Platelets are tiny, disc-shaped blood cells necessary for hemostasis, the process that stops bleeding. They aggregate at the site of a blood vessel injury to form a temporary plug, initiating blood clot formation. Platelets are administered to patients with thrombocytopenia (low platelet count) or functionally impaired platelets. Transfusions treat active bleeding, prevent spontaneous hemorrhage in high-risk patients, or serve as a prophylactic measure before invasive procedures. Nurses manage this administration, requiring careful checks, precise execution, and diligent monitoring.
Verification and Pre-Transfusion Patient Preparation
The process begins with safety checks to ensure the correct product is given to the correct patient. Two-person verification is a mandatory measure adhering to institutional protocols. This involves two qualified staff members cross-checking the physician’s order against the blood product tag and the patient’s identity band. Key details, including the patient’s full name, date of birth, medical record number, unit identification number, blood group, and expiration time, must match exactly.
Before the product is spiked, the patient’s baseline physiological status must be established using a complete set of vital signs (temperature, heart rate, blood pressure, and respiratory rate). This baseline helps detect subtle changes indicating an adverse reaction during the infusion. The nurse must also confirm that the patient has provided informed consent, a required step for any blood product administration.
Adequate intravenous access is required for a safe and effective infusion. While a large bore catheter (e.g., 20-gauge) is preferred for blood products, platelets can be infused through smaller gauges if the flow is adequate. The nurse must confirm the line’s patency and ensure the access site is free of infiltration or phlebitis.
Initiating the Platelet Infusion Procedure
Platelets require specialized handling and equipment for administration. The product is stored at room temperature with continuous agitation until use, as refrigeration damages platelet function. Due to the storage temperature, the transfusion must be initiated as soon as possible after retrieval from the blood bank, typically within 30 minutes, to minimize bacterial proliferation risk.
A new, standard blood administration set with a 170 to 260-micron in-line filter must be used for every platelet unit. This filter traps small clots or debris formed during storage without compromising the platelets. Platelets must be infused alone and never mixed with medications or other intravenous solutions.

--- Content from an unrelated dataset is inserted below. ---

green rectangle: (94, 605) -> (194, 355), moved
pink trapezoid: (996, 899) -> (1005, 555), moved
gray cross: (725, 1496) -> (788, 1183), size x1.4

The only compatible solution for flushing the intravenous line before and after the infusion is 0.9% Sodium Chloride (Normal Saline). Other solutions, particularly hypotonic ones like Dextrose 5% in water (D5W), can cause hemolysis or platelet aggregation, destroying the product. The infusion rate is often rapid, with a typical adult unit administered over 30 to 60 minutes, though this duration may be extended for patients at risk of fluid overload.
The initial 15 minutes of the infusion are considered a high-risk period, requiring the nurse to remain at the bedside for close observation. Infusing slowly during this period (e.g., at 0.25 mL/kg) allows for prompt detection and management of an acute transfusion reaction. If the patient shows no signs of a reaction after this observation period, the rate can be increased to complete the transfusion within the prescribed time frame.
Recognizing and Managing Transfusion Reactions
Patient monitoring is mandated continuously throughout the entire platelet transfusion. Vital signs must be assessed at baseline, after the first 15 minutes of the infusion, and upon completion. The nurse is responsible for recognizing the subtle signs and symptoms of an adverse event, which can range from mild allergic reactions to severe acute hemolytic reactions.
A mild allergic reaction often presents with flushing, hives, or itching, caused by sensitivity to plasma proteins in the donor product. A febrile non-hemolytic transfusion reaction, a common complication, is indicated by a sudden fever of at least 1°C (1.8°F) above baseline, often accompanied by chills. More severe reactions, such as acute hemolytic or septic reactions, may manifest with back pain, hypotension, high fever, or shortness of breath.
If a transfusion reaction is suspected, the nurse must immediately stop the infusion. Intravenous access must be maintained, but the existing tubing should be disconnected from the catheter. A new line primed with Normal Saline should be attached immediately to keep the vein open. The provider and the blood bank must be notified, and emergency medications like antihistamines or antipyretics should be administered as ordered.
Immediate documentation and specimen collection are necessary to investigate the reaction. The nurse must re-verify the patient and product information. The remaining platelet bag, administration set, and required post-reaction blood and urine samples must be sent back to the blood bank. Post-procedure documentation must include the start and stop times, total volume infused, the patient’s complete response, and any treatments administered. Efficacy is often checked by drawing a post-transfusion platelet count one hour after the infusion is complete.